Please repeat each of the lines below word for word, changing nothing.

===== RECORDS FOR THE TASK

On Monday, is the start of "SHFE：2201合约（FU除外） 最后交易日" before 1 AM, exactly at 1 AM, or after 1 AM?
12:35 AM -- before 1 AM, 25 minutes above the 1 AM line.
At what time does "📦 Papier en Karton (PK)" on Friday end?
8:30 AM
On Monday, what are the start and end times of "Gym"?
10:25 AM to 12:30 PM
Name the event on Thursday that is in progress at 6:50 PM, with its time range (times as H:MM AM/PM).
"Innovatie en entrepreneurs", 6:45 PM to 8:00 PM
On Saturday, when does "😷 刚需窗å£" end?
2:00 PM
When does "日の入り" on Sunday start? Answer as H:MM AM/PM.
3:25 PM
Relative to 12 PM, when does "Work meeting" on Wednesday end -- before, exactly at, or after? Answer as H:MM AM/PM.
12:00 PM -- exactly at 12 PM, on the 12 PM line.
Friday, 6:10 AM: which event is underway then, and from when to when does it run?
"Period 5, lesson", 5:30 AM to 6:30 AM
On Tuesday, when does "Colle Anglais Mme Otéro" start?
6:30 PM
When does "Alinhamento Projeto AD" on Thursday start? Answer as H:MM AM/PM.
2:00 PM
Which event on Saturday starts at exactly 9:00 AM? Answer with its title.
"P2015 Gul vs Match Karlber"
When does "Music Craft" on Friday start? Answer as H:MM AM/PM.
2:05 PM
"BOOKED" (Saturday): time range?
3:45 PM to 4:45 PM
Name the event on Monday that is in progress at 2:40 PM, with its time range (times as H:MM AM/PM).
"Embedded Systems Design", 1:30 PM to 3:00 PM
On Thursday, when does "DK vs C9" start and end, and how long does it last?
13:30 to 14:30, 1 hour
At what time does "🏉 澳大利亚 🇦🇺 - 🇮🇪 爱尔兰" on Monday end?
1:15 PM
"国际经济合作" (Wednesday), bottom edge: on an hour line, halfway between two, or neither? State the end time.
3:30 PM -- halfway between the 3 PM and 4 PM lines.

==========

**EXERCISE SOLUTION:**
On Monday, is the start of "SHFE：2201合约（FU除外） 最后交易日" before 1 AM, exactly at 1 AM, or after 1 AM?
12:35 AM -- before 1 AM, 25 minutes above the 1 AM line.
At what time does "📦 Papier en Karton (PK)" on Friday end?
8:30 AM
On Monday, what are the start and end times of "Gym"?
10:25 AM to 12:30 PM
Name the event on Thursday that is in progress at 6:50 PM, with its time range (times as H:MM AM/PM).
"Innovatie en entrepreneurs", 6:45 PM to 8:00 PM
On Saturday, when does "😷 刚需窗å£" end?
2:00 PM
When does "日の入り" on Sunday start? Answer as H:MM AM/PM.
3:25 PM
Relative to 12 PM, when does "Work meeting" on Wednesday end -- before, exactly at, or after? Answer as H:MM AM/PM.
12:00 PM -- exactly at 12 PM, on the 12 PM line.
Friday, 6:10 AM: which event is underway then, and from when to when does it run?
"Period 5, lesson", 5:30 AM to 6:30 AM
On Tuesday, when does "Colle Anglais Mme Otéro" start?
6:30 PM
When does "Alinhamento Projeto AD" on Thursday start? Answer as H:MM AM/PM.
2:00 PM
Which event on Saturday starts at exactly 9:00 AM? Answer with its title.
"P2015 Gul vs Match Karlber"
When does "Music Craft" on Friday start? Answer as H:MM AM/PM.
2:05 PM
"BOOKED" (Saturday): time range?
3:45 PM to 4:45 PM
Name the event on Monday that is in progress at 2:40 PM, with its time range (times as H:MM AM/PM).
"Embedded Systems Design", 1:30 PM to 3:00 PM
On Thursday, when does "DK vs C9" start and end, and how long does it last?
13:30 to 14:30, 1 hour
At what time does "🏉 澳大利亚 🇦🇺 - 🇮🇪 爱尔兰" on Monday end?
1:15 PM
"国际经济合作" (Wednesday), bottom edge: on an hour line, halfway between two, or neither? State the end time.
3:30 PM -- halfway between the 3 PM and 4 PM lines.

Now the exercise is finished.